2

I want to parse an html file containing links exported from Delicious. I am using Nokogiri for the parsing. The file has the following structure:

<DT>
   <A HREF="http://mezzoblue.com/archives/2009/01/27/sprite_optim/"
      ADD_DATE="1233132422"
      PRIVATE="0"
      TAGS="irw_20">mezzoblue § Sprite Optimization</A>
<DT>
   <A HREF="http://datamining.typepad.com/data_mining/2008/11/minority-report-interface.html" 
      ADD_DATE="1226827542" 
      PRIVATE="0" 
      TAGS="irw_20">Minority Report Interface</A>
<DT>
   <A HREF="http://www.windowshop.com/" 
      ADD_DATE="1225267658" 
      PRIVATE="0" 
      TAGS="irw_20">Amazon Windowshop Beta</A>
<DD>Window shopping from Amazon

As you can see the link information is in the DT-tag and some links have a comment in a DD-tag.

I do the following to get the link information:

doc.xpath('//dt//a').each do |node|
  title = node.text
  url = node['href']
  tags = node['tags']
  puts "#{title}, #{url}, #{tags}"
end

My question is how do I get the link information AND the comment when a dd tag is present?

magnushjelm
  • 476
  • 3
  • 16

3 Answers3

3

My question is how do I get the link information AND the comment when a dd tag is present?

Use:

//DT/a | //DT[a]/following-sibling::*[1][self::DD]

This selects all a elements that have a DT parent and all DD elements that are the immediate following sibling element of a DT element that has an a child.

Note: The use of the // is strongly discouraged because it usually leads to inefficiencies and anomalies in its use for the developers.

Whenever the structure of the XML document is known, avoid using the // abbreviation.

Dimitre Novatchev
  • 240,661
  • 26
  • 293
  • 431
2

Your question isn't clear about what you are looking for.

First, the HTML is malformed because the <DT> tags are not closed correctly, and there is an illegal character in the first a tag's text that Ruby 1.9.2 doesn't like because it's not UTF-8. I converted the character to an entity in TextMate.

html = %{
<DT>
  <A HREF="http://mezzoblue.com/archives/2009/01/27/sprite_optim/" ADD_DATE="1233132422" PRIVATE="0" TAGS="irw_20">mezzoblue &sect; Sprite Optimization</A>
<DT>
  <A HREF="http://datamining.typepad.com/data_mining/2008/11/minority-report-interface.html" ADD_DATE="1226827542" PRIVATE="0" TAGS="irw_20">Minority Report Interface</A>
<DT>
  <A HREF="http://www.windowshop.com/" ADD_DATE="1225267658" PRIVATE="0" TAGS="irw_20">Amazon Windowshop Beta</A>
<DD>Window shopping from Amazon
}

That HTML parses to this in Nokogiri after it tries to fix it up:

(rdb:1) print doc.to_html
<!DOCTYPE html PUBLIC "-//W3C//DTD HTML 4.0 Transitional//EN" "http://www.w3.org/TR/REC-html40/loose.dtd">
<html><body>
<dt>
  <a href="http://mezzoblue.com/archives/2009/01/27/sprite_optim/" add_date="1233132422" private="0" tags="irw_20">mezzoblue § Sprite Optimization</a>
<dt>
  <a href="http://datamining.typepad.com/data_mining/2008/11/minority-report-interface.html" add_date="1226827542" private="0" tags="irw_20">Minority Report Interface</a>
<dt>
  <a href="http://www.windowshop.com/" add_date="1225267658" private="0" tags="irw_20">Amazon Windowshop Beta</a>
</dt>
</dt>
</dt>
<dd>Window shopping from Amazon
</dd>
</body></html>

Notice how the closing dt tags are grouped just before the only dd tag?
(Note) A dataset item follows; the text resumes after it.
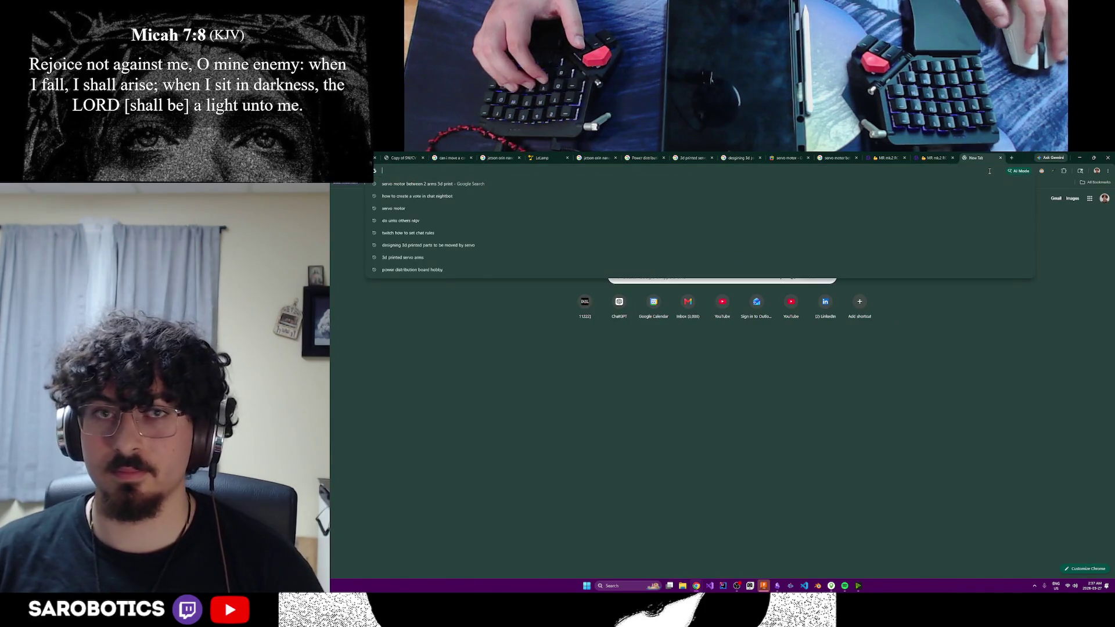
pyautogui.write('gi')
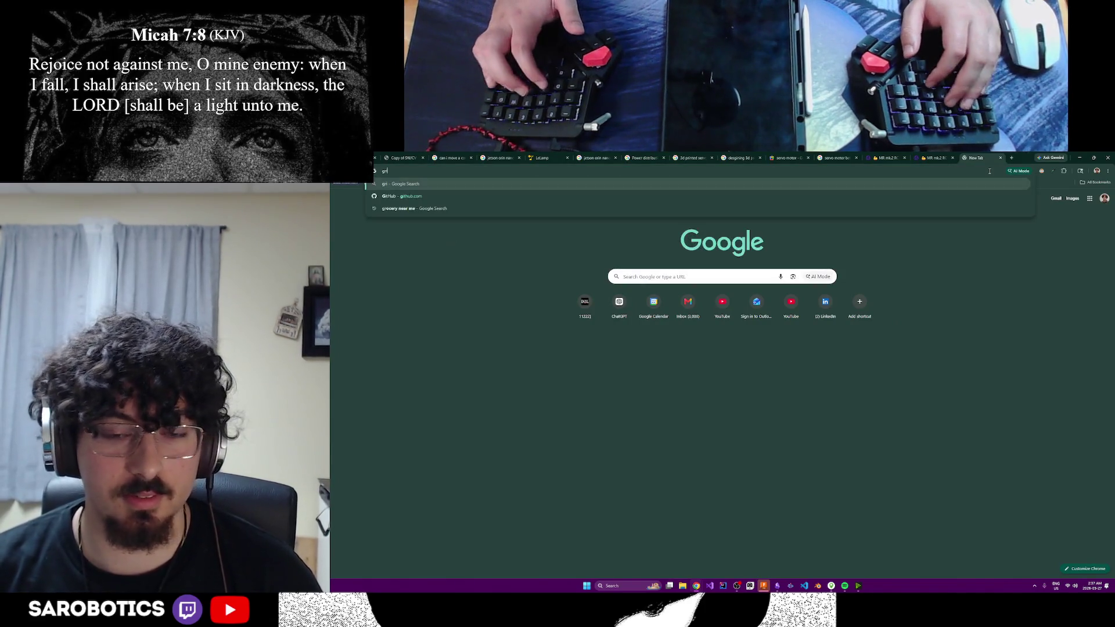
pyautogui.write('pper ser')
That's icky, but ok because it doesn't change how we have to look for the dd content.

doc = Nokogiri::HTML(html, nil, 'UTF-8')

comments = []
doc.css('dt + dd').each do |a|
  comments << a.text
end
puts comments

# >> Window shopping from Amazon

That means, find <dt> followed by <dd>. You don't/can't look for dt followed by a followed by dd because that's not how the HTML parses. It would really be dt followed by dd, which is what "dt + dd" means.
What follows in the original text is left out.